Guru besar Fakultas Kedokteran Kesehatan Masyarakat dan Keperawatan (FKKMK) UGM ini menyabet Habibie Award 2019 di bidang ilmu kedokteran dan bioteknologi. “Penghargaan ini akan membesarkan hati dan memantapkan langkah seluruh tim WMP ke tahap implementasi di tahun 2021,” ucap pakar di bidang kesehatan masyarakat ini. Lebih lanjut ia menuturkan bahwa penghargaan tersebut merupakan pengakuan ilmiah yang obyektif dan sangat membanggakan.

Habibie Award merupakan penghargaan yang diberikan tiap tahun oleh Habibie Center dan Yayasan Sumber Daya Manusia Ilmu Pengetahuan dan Teknologi (Yayasan SDM Iptek). Pada penyelenggaraan yang ke-20 ini Habibie Award dianugerahkan kepada individu maupun lembaga yang berkontribusi dalam pengembangan ilmu pengetahuan pada lima bidang, yaitu ilmu dasar, ilmu kedokteran, ilmu rekayasa, ilmu sosial dan politik, dan ilmu kebudayaan.

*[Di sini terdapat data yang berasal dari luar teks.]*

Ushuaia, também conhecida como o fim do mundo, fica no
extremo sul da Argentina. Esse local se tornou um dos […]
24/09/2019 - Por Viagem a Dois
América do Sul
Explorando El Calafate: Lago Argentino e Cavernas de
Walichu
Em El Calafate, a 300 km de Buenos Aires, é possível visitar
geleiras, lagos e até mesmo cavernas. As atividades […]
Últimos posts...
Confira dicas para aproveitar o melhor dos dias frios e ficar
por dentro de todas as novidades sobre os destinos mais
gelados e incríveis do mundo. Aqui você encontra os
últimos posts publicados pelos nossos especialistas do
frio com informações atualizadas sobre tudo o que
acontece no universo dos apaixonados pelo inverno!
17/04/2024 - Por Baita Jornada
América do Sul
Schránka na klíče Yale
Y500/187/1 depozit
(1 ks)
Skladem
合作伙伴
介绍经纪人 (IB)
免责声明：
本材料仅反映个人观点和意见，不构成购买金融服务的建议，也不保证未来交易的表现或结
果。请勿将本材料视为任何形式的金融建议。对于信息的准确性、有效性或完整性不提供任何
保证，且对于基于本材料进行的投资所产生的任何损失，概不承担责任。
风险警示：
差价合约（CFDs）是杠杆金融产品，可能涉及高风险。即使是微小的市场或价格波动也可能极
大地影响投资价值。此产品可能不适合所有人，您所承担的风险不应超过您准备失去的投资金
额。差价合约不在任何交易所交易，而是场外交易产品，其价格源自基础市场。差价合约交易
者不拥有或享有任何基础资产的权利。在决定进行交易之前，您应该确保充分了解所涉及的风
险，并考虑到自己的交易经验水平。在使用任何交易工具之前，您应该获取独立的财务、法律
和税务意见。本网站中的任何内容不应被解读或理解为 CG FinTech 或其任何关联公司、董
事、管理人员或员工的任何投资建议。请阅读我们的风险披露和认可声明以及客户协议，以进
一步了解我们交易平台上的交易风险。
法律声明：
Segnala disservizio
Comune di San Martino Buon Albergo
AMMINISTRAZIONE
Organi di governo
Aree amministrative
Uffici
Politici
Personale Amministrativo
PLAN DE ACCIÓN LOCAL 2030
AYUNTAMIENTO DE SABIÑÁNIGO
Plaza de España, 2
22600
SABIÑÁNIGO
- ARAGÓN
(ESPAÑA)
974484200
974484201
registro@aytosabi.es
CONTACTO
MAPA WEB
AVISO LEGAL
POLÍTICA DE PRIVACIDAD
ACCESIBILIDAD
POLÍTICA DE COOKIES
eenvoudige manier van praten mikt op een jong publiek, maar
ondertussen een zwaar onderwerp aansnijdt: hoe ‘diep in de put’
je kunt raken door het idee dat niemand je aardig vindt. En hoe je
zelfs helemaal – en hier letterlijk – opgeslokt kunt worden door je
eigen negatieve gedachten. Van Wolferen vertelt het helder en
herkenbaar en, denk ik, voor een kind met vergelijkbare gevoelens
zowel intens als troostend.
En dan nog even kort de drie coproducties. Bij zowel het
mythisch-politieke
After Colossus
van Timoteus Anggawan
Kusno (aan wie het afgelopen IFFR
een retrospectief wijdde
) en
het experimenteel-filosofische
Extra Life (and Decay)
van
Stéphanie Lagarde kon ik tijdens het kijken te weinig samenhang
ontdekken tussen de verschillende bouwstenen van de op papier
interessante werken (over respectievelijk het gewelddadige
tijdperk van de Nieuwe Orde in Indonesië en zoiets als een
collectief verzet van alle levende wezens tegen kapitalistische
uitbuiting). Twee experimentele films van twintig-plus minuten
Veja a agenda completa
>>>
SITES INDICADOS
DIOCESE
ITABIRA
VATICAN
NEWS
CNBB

Ket. gambar: Prof. Adi Utarini menjelaskan penelitian WMP Yogyakarta kepada Menteri Riset dan Teknologi/Badan Riset dan Inovasi Nasional RI, Prof. Bambang Permadi Soemantri Brodjonegoro

Tak lupa, Prof Uut menyampaikan terima kasihnya kepada dr. Sjakon G. Tahija dan George S. Tahija beserta keluarga. “Tanpa keluarga ini, saya tidak akan mungkin dapat berdiri di sini menerima penghargaan ini,” ucap Prof. Uut dalam sambutannya. Yayasan Tahija merupakan filantropi yang telah berkomitmen mendanai penelitian WMP Yogyakarta hingga akhir.

Hal lain yang disampaikan Prof Uut dalam sambutannya adalah perkembangan penelitian yang tengah memasuki fase akhir penelitian. “Terdapat penurunan kasus DBD di wilayah pelepasan Wolbachia dibandingkan dengan wilayah pembanding,” ungkap Prof Uut. Ia mengungkapkan analisis sementara dampak implementasi teknologi Aedes aegypti ber-Wolbachia untuk pengendalian vektor DBD. Hasil tersebut merupakan hasil awal yang diharapkan telah diperoleh hasil akhirnya pada 2020.

Di penghujung sambutannya, Prof Uut mengucapkan terima kasih kepada seluruh pihak yang telah mendukung penelitian, utamanya pemerintah dan masyarakat Yogyakarta. Ia meyakini dukungan tersebut merupakan kontribusi yang nyata dalam upaya pengendalian DBD di Indonesia.